For people saying dual screen is a gimmick, have you not wanted to replicate multi-screen setup on your laptop (while traveling or when not on your desktop)? Power users have always wanted more screen real estate!

I've been eyeing the Asus Zenbook Pro Duo[1] ever since they've been announced (currently using a Macbook Pro 2015). I usually carry around an Asus portable second screen for my laptop in my backpack and this dual screen laptop trend is exactly what I wanted! I'm definitely upgrading to a dual screen option next.

Although I have no hope from Apple, I'm still waiting to see what the next MBP iteration would be.
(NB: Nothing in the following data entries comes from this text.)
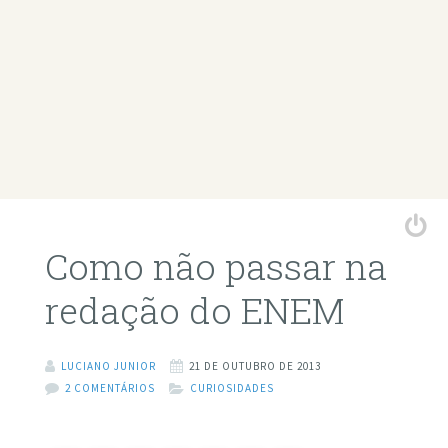
Como não passar na
redação do ENEM
LUCIANO JUNIOR
21 DE OUTUBRO DE 2013
2 COMENTÁRIOS
CURIOSIDADES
All they need to do is stretch that stupid touchbar enough to be a respectable second screen.

[1] - https://www.asus.com/Laptops/ZenBook-Pro-Duo-UX581GV/

I'm happy to see that Asus managed to find a way to keep the Escape key even while taking up way more space than Touchbar. Apple has no excuse.

Still I'd personally rather use efficient tiling software + tabbing between spaces than have to look down at distractions. I'm amazed no major OS developer has tried to deliver this as an advanced mode. It's the type of thing that would benefit from direct OS integration.

Most of the MacOS tiling software have occasional awkward moments with Spaces and fullscreen mode.

I've never been more happy with a desktop environment than when I used i3.

The sloppy window management in macOS combined with the scarce selection of laptops (of which none are really good in my opinion) has led me to try win10 as my development environment.

i3-like on Windows would have been great!

Related, bug.n is a DWM clone written in AutoHotkey, of all the things. I used it at work a few years ago, and I was very satisfied.